In the full analysis set (FAS) of 604 patients (43.1% with ≥2 prior lines of therapy; median age 64 years), Dato-DXd demonstrated significantly improved PFS compared to docetaxel (HR, 0.75; 95% CI, 0.62-0.91; P=.004; median, 4.4 vs. 3.7 months). Confirmed ORR were 26.4% (Dato-DXd) and 12.8% (DTX), with median durations of response of 7.1 and 5.6 months, respectively. Subgroup analyses revealed longer median PFS in non-squamous histology (NSQ; 5.6 vs. 3.7 months) and actionable genomic alterations (AGA; 6.8 vs. 2.6 months). Median treatment durations were 4.2 months (range, 0.7-18.3 months) for Dato-DXd and 2.8 months (range, 0.7-18.9 months) for DTX.
Common treatment-emergent adverse events (TEAEs) with Dato-DXd included stomatitis (49.2%, mostly grade [gr] 1/2) and nausea (37%). Adjudicated drug-related interstitial lung disease gr ≥3 occurred in 3.4% of patients with Dato-DXd vs. 1.4% with DTX. Dato-DXd exhibited fewer drug-related gr ≥3 TEAEs and adverse events leading to dose reduction or discontinuation compared to DTX.

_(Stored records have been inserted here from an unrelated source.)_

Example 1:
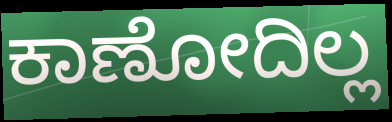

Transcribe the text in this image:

ಕಾಣೋದಿಲ್ಲ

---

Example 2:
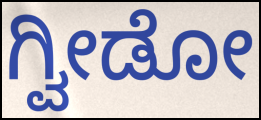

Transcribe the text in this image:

ಗ್ವೀಡೋ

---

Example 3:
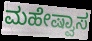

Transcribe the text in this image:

ಮಹೇಷ್ವಾಸ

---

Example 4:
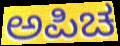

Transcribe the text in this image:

ಅಪಿಚ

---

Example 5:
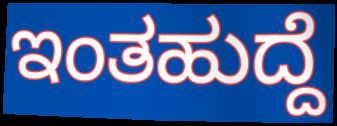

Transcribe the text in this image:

ಇಂತಹುದ್ದೆ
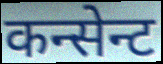
कन्सेन्ट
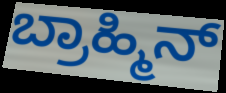
ಬ್ರಾಹ್ಮಿನ್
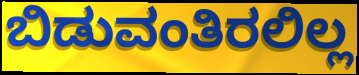
ಬಿಡುವಂತಿರಲಿಲ್ಲ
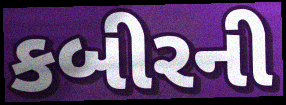
કબીરની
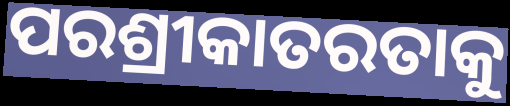
ପରଶ୍ରୀକାତରତାକୁ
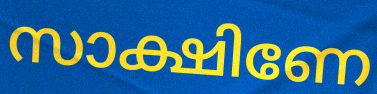
സാക്ഷിണേ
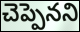
చెప్పెనని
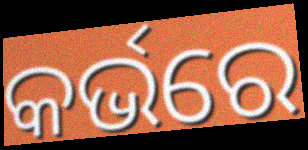
କର୍ଭରେ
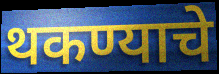
थकण्याचे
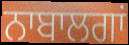
ਨਾਬਾਲਗਾਂ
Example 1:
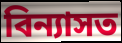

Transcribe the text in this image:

বিন্যাসত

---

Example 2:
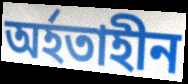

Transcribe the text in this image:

অৰ্হতাহীন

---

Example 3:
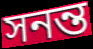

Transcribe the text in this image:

সনন্ত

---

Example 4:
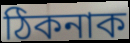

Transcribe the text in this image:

ঠিকনাক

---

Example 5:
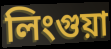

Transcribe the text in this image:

লিংগুয়া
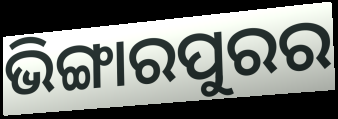
ଭିଙ୍ଗାରପୁରର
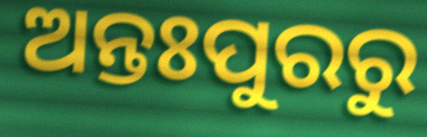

The study showcased significantly improved PFS over DTX, benefiting non-squamous histology and those with actionable genomic alterations. Dato-DXd exhibited a well-tolerated and manageable safety profile, with the trial ongoing until the final OS analysis. The research was sponsored by Daiichi Sankyo, Inc.
Source: https://cslide.ctimeetingtech.com/asia2023/attendee/confcal/show/session/36
Clinical Trial: https://clinicaltrials.gov/study/NCT04656652
Ahn MJ et al. “Datopotamab deruxtecan (Dato-DXd) vs docetaxel in previously treated advanced/metastatic (adv/met) non-small cell lung cancer (NSCLC): Results of the randomized phase III study TROPION-Lung01.’’ Presented at ESMO Asia Congress 2023. (Presentation Number 509MO).